Getting back to the informal explanation of correlation, it's not the case that when one investment goes up, a negatively-correlated investment must go down. The real explanation relates to how the investments perform relative to their average returns.

When one of the investments returns only 2%, this is a downside surprise, and when it returns 20% we have an upside surprise. Investments A and B always have upside surprises together and downside surprises together. Investments A and C have surprises in the same direction half the time, and A and D always have surprises in opposite directions.

So, correlation has nothing directly to do with whether investments go up or down; it has to do with whether they tend to have surprises in the same direction. If an investment has an expected return of -10% and one year it returns -5%, this is an upside surprise. If another investment has an expected return of 10% and returns 5% one year, this is a downside surprise. Correlation measures the extent to which two investments tend to have surprises in the same direction.


  1. An interesting bit you touched on was that perfect negative correlation increased expected returns. I don't understand the math that led to a 10.63% return intuitively, so I'll trust you on that. Can you explain why this is true without using the calculation? Seems like a 50/50 chance of either 2 or 20 would lead to an average compounded return of 11.00%.

  2. @Gene: Consider what happens after two years. With the negatively-correlated A and D you would get 11% each year which compounds to 23.21%. With just A on its own the "average case" in the compound sense occurs when you get one year of 2% and one year of 20%, which compounds out to only 22.4%. The 10.63% comes from finding the one-year return that compounds to 22.4% after 2 years.

  3. Thanks for that. Does it follow that the less a portfolio's annual returns fluctuate, the higher the compounding will be? That didn't seem intuitive to me, but I suppose it makes sense.

    I just tried a more drastic example including a negative return, and it was even more exaggerated. Something to make me think.

  4. @Gene: If two portfolios have the same average yearly returns, then the more volatile one will have a lower average compound return. By "average return" I mean just adding up the percentages and dividing by the number of years. By "average compound return", I mean compounding out all the returns and taking the n-th root, where n is the number of years.

  5. Do you put any credence in risk-adjusted return?
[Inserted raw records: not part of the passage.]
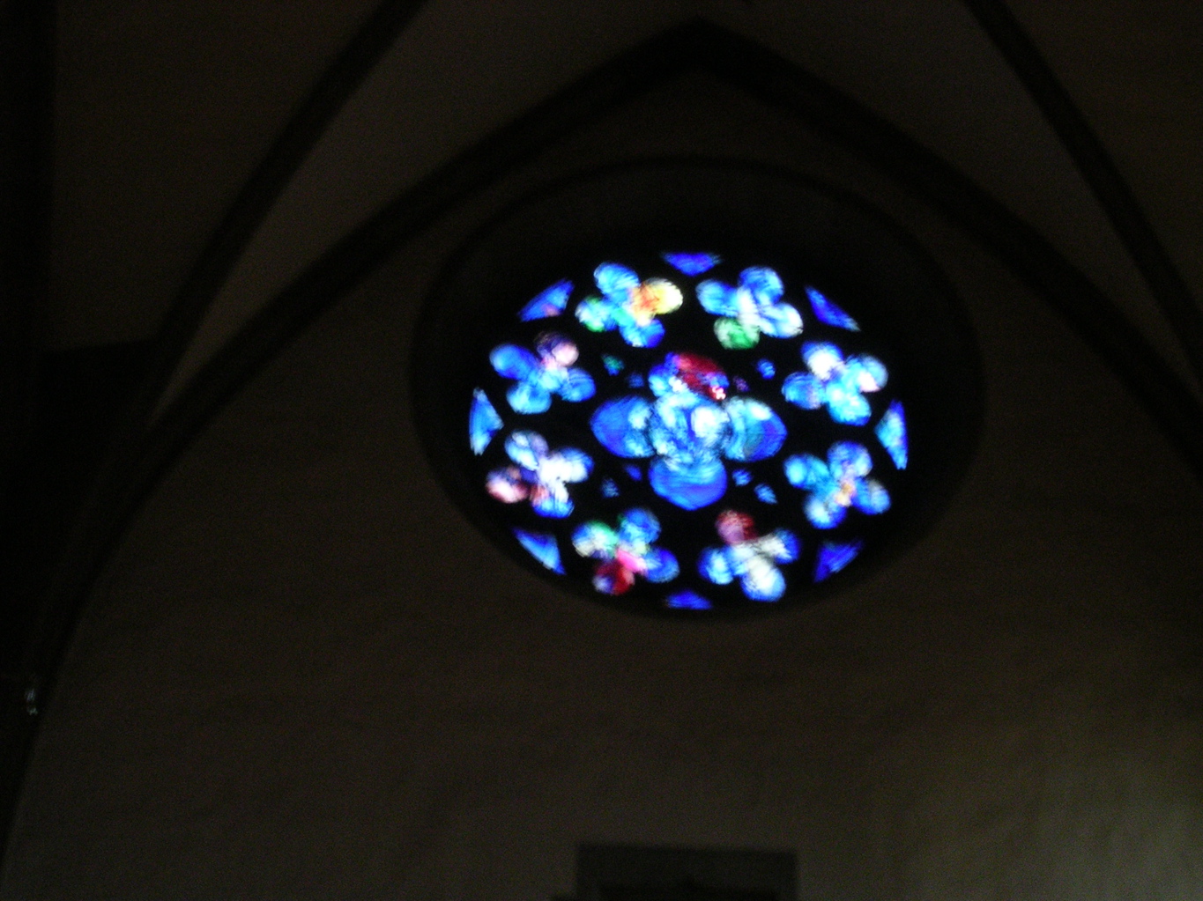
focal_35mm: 115
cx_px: 602
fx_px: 3996
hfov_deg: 17.1
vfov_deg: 12.9
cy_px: 450
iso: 400
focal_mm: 17.4
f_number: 4.9
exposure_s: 1/3.2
Seems that accepting lower returns by mixing in a few GICs might alleviate some of the penalty of lower compounding we see in highly volatile portfolios.
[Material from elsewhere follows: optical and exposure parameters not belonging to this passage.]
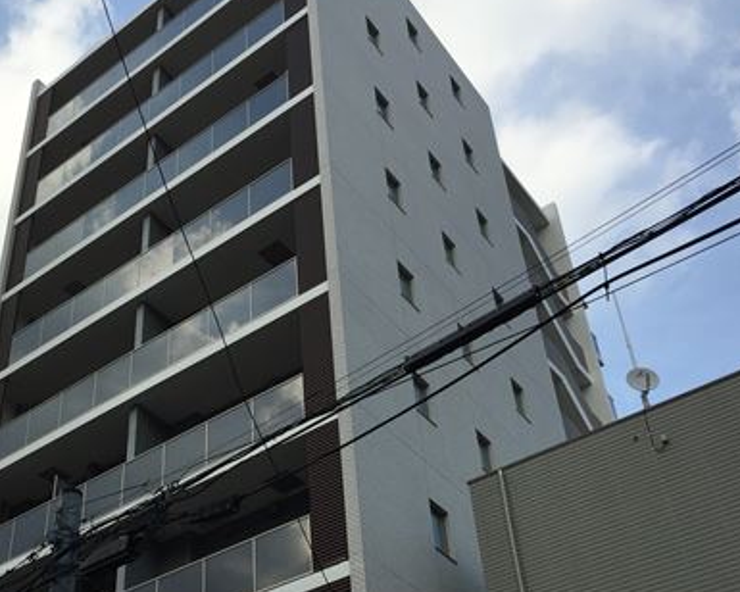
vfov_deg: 31.6
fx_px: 1029
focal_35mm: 47
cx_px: 211
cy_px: 434
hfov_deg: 38.8
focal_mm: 4.15
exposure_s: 1/1319
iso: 32
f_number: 2.2
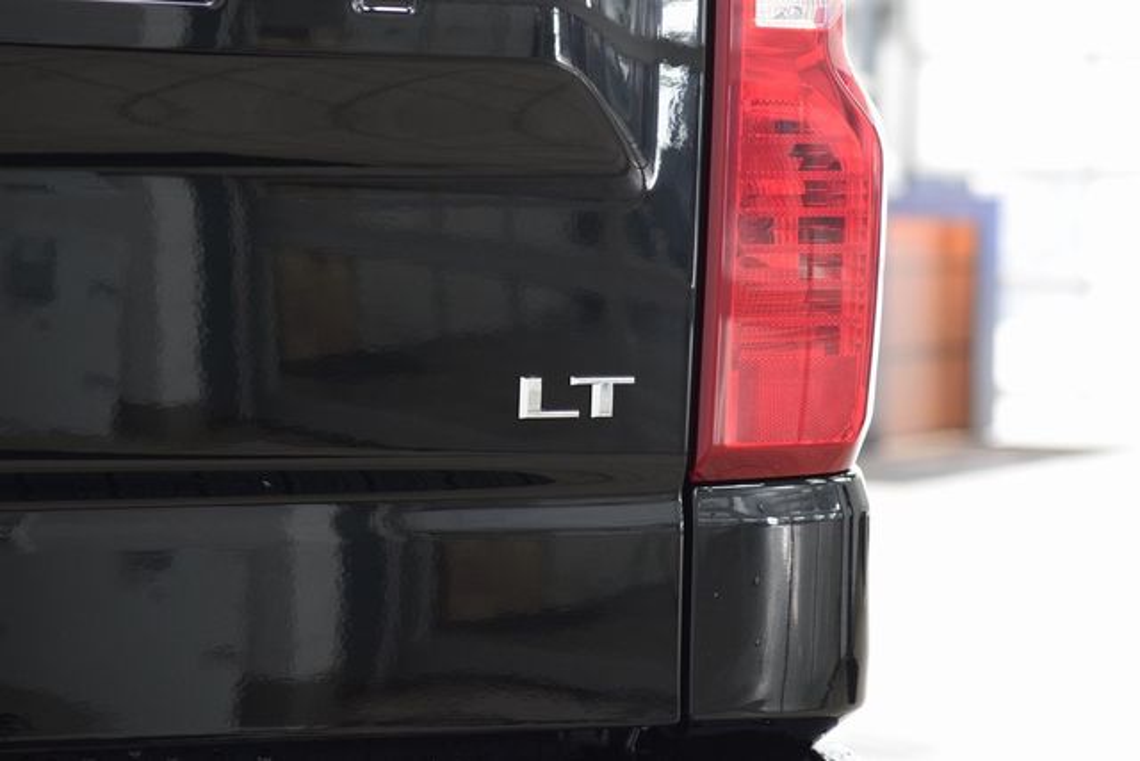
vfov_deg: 13.0
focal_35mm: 105
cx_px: 570
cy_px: 380
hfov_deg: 19.5
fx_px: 3326
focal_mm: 70
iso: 1600
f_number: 4.5
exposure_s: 1/30
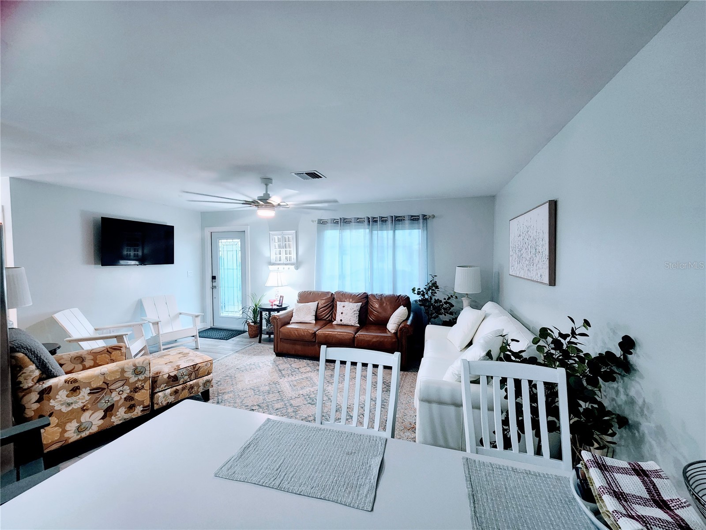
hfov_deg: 106.2
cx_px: 353
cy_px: 265
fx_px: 265
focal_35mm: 13
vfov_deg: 89.9
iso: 320
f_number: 2.2
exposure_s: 1/30
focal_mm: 2.2
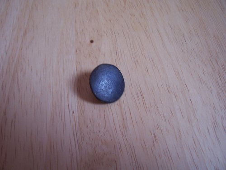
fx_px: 222
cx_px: 113
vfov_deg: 41.8
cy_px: 85
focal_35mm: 34
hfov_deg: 54.0
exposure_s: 1/30
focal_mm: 5.6
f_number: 2.7
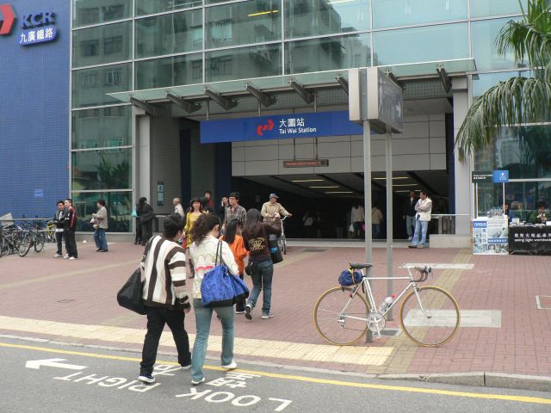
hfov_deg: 51.4
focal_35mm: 36
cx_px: 276
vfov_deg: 39.7
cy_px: 206
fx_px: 573
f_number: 2.8
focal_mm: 6
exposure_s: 1/400
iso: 200
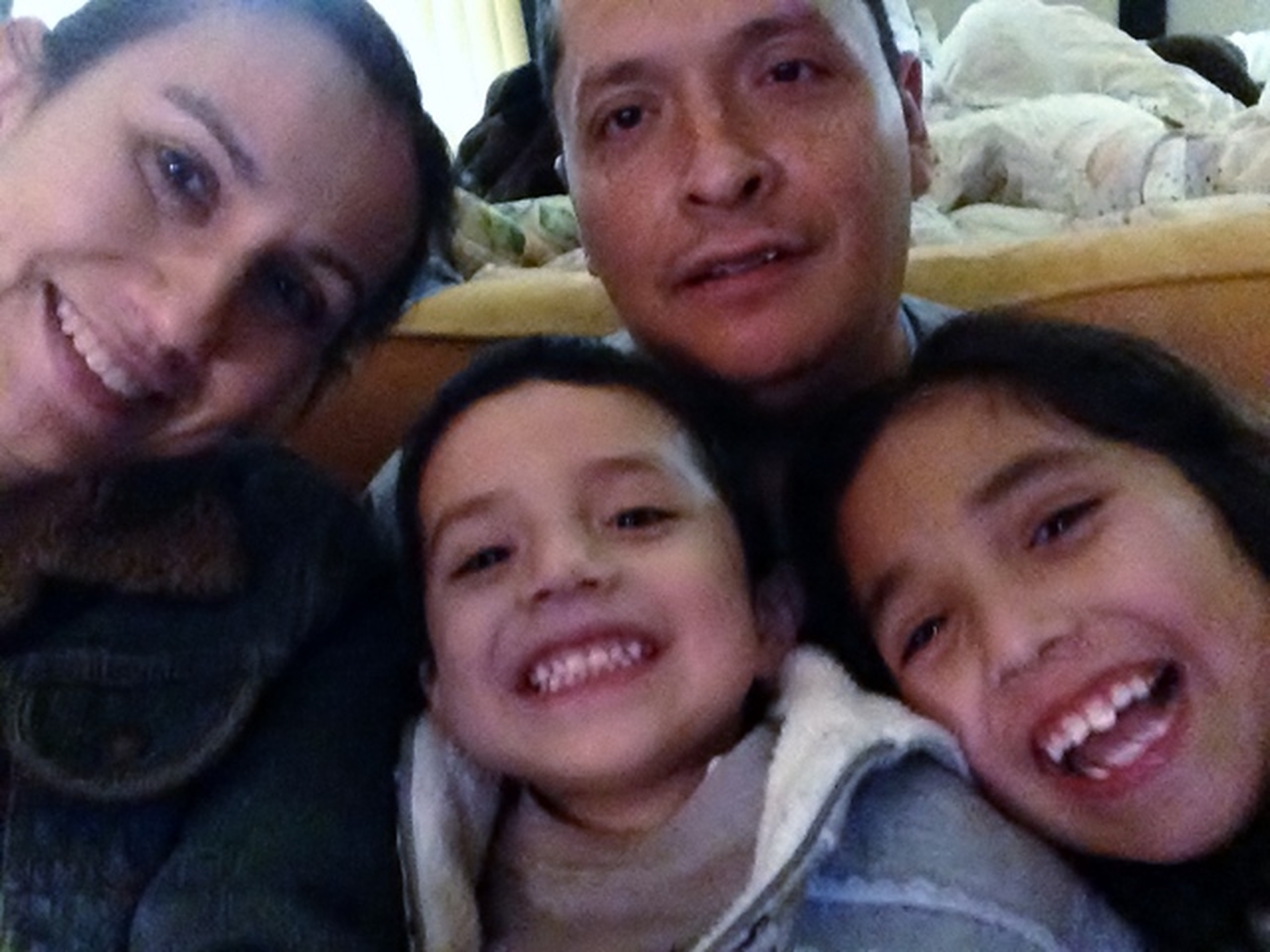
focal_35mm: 35
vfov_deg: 40.7
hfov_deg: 52.6
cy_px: 476
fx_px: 1284
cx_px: 635
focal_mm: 2.18
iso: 1000
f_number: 2.4
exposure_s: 1/15
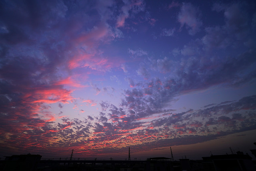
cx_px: 128
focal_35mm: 16
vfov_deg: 73.8
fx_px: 114
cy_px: 86
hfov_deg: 96.7
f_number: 5
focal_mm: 16
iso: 200
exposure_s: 1/160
    I'd rather be 100% stocks personally, since mixing in GICs will reduce volatility, but also returns (probably) over the long term.
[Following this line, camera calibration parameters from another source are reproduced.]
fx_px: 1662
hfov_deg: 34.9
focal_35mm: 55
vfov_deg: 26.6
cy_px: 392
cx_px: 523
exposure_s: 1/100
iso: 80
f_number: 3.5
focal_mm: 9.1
  6. @Gene: The value of risk-adjusted returns depends on how you do the adjusting. The CAPM way is to make investing at the risk-free rate the same as investing in a stock index. This type of risk-free rate is used as a way to measure whether your portfolio is on the efficient frontier. But this has little to do with an investor's risk tolderance. The way that I do risk-adjusted returns for myself is based on maximizing the compound return of my portfolio with the added consideration of avoiding big blowups (black swan events) to the extent that I can. Morningstar have their own version of risk-adjusted returns that is roughly 3 times more punitive to the level of volatility than my approach is. Morningstar claim that their method best matches investor feelings, but I'm not overly concerned about emotional responses from the typical investor in choosing my own portfolio.

  7. I agree with your assessment of Morningstar's focus of investor feelings. I'm not quite as well-versed in math as you, but I do prefer a lumpy 15% to a smooth 10%, to paraphrase Buffett. Feelings are very unreliable, given that we feel pain in loss at double the rate of pleasure derived from gains.

    I'm at a point where a 7% decline in one day feels horrible, but I also realize I'm being irrational and I don't make any sudden portfolio changes. Our feelings are less powerful if we detach ourselves from them, trying to inject some rationality.

    Thanks again for taking the time to discuss this with me.